Thanks to the internet, there are a ton of myths out there regarding starting a law firm that, sadly, seem to make a lot of sense—which is why we keep falling for them. However, even if these so-called pieces of “advice” are based off of common sense, they can’t hold a candle to hard truths based off of experience.
As a lawyer and/or law firm owner, here are three common misconceptions you should absolutely not follow:
You Should Always Look for More Work
When starting a law firm, it seems logical to try to sign on as many clients as possible. After all, a law firm is just another small business. Small businesses sink hundreds of thousands of dollars into marketing just to attract new customers. The thought process is, “if I want to succeed and break even as soon as possible, I need to line up as many paying customers as I can.”
This is simple, straightforward, and utterly misguided. The goal shouldn’t be about finding as many clients. It should be about finding the right clients—people that are happy to meet your price, regardless if it’s a couple dollars above average industry price points, because they believe in the quality of your work. People who will readily pay your professional fees because they share your beliefs, your passions, and your work ethic.
Focusing on finding clients that will readily refer you to other people who subscribe to your principles, your values, and your mission and vision is the trick to securing loyal, well-paying patrons.
Since You’re New, You Should Keep Your Prices Low
Yet another misconception that could damage your practice before it even starts is regarding your prices, and how you should keep the low if you want to have the “edge” over your competition.

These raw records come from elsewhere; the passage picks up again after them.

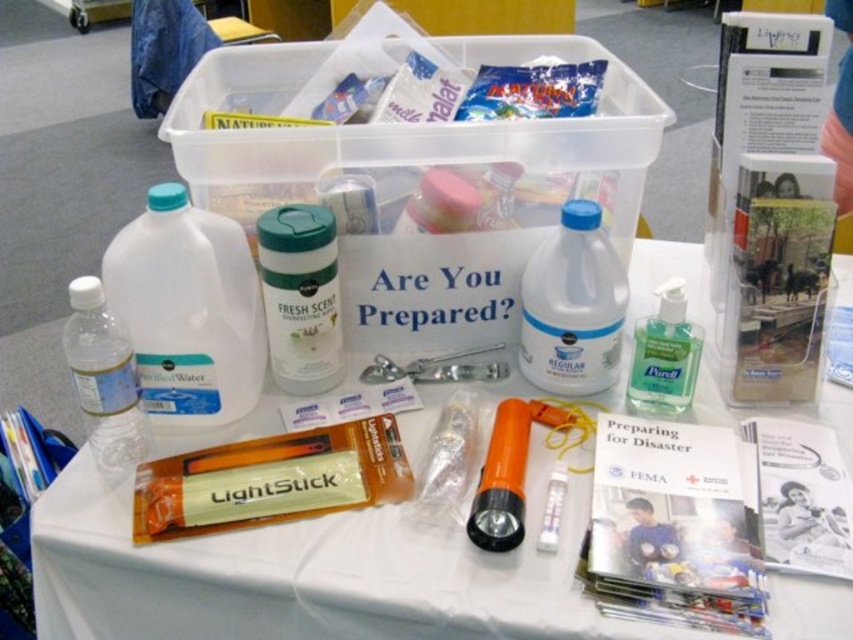
You are looking at the preparedness kit on the table. There are two points marked in the image. The first point is at coordinates point (x=164, y=353) and the second is at point (x=337, y=301). Which of these points is closer to you?

Point (x=164, y=353) is closer to the camera than point (x=337, y=301), so the first point is closer to you.

You need to choose an item to place in your emergency kit. Which item is wider, the orange plastic lightstick at center or the white plastic bottle at center?

The orange plastic lightstick at center is wider than the white plastic bottle at center.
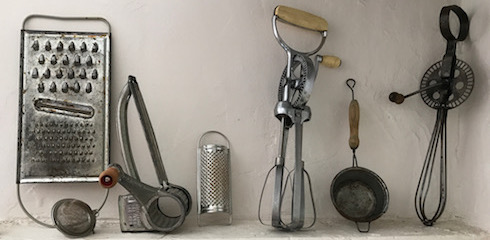
Identify the location of small cooking pot. (360, 198).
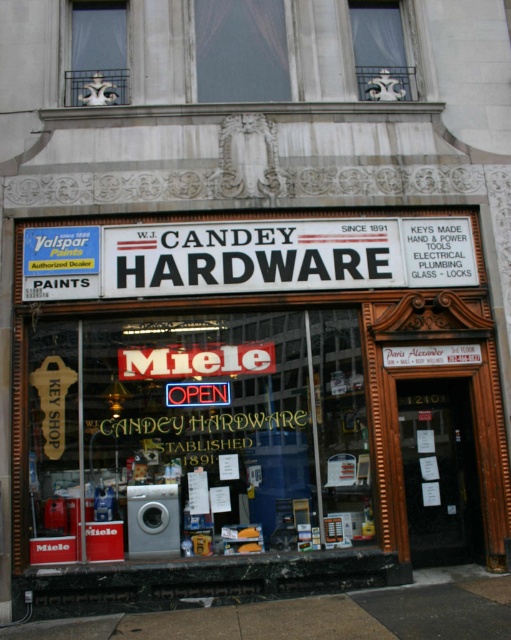
Is transparent glass window at center to the right of white/black sign at center from the viewer's perspective?

No, transparent glass window at center is not to the right of white/black sign at center.

Who is positioned more to the left, transparent glass window at center or white/black sign at center?

Positioned to the left is transparent glass window at center.

Is point (196, 344) less distant than point (108, 292)?

No, (196, 344) is further to viewer.

The width and height of the screenshot is (511, 640). I want to click on transparent glass window at center, so click(x=197, y=435).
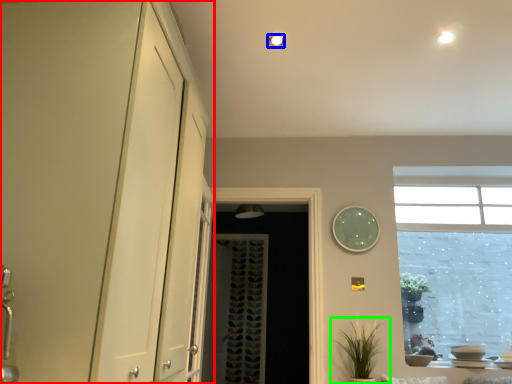
Question: Which is nearer to the dresser (highlighted by a red box)? lighting (highlighted by a blue box) or houseplant (highlighted by a green box).

Choices:
 (A) lighting
 (B) houseplant

Answer: (A)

This is extremely detrimental for two reasons: one, you’re making it so that price is your biggest selling point, when it really shouldn’t be. Your practice, your expertise, your mission and vision … those should be your biggest selling points—not your price. When you start competing on price, you cheapen the value of your law firm.
Which leads us to reason number two: you end up attracting clients who only care about saving a buck or two on legal services rather than the quality of the service itself. If this already leaves a bad taste in your mouth, can you imagine these types of clients referring you to their friends simply by telling them that your services are “the cheapest?”
This is not what you want to be known for.
Rather than start with rock-bottom prices in the hope that you can eventually increase your fee—which isn’t a very economically sound decision either—price your services according to what you think is fair. Take into account the value you can give to your clients and the average going rate in the industry and use the data to come up with a justifiable pricing model.
All Other Law Firms are the Enemy
Just as every story needs the villain or the anti-hero, every small business needs competitors. They are benchmarks to measure progress with and guinea pigs to test new strategies on. However, that doesn’t mean that you should avoid socializing with other firms and lawyers altogether.
Believe it or not, it’s better for you to focus on building a network rather than outdoing your competitors—especially when you’re starting out. Forming solid, mutually beneficial relationships with other law firms outside of your practice area is a great way to meet new clients, get referrals, and stay up-to-date on any social, political, or economic concerns that could potentially affect your practice.
Basically, when starting a law firm, you can’t afford to be seen as an anti-social threat. You want to focus on associating with as many firms as you can—both in your practice area and outside it.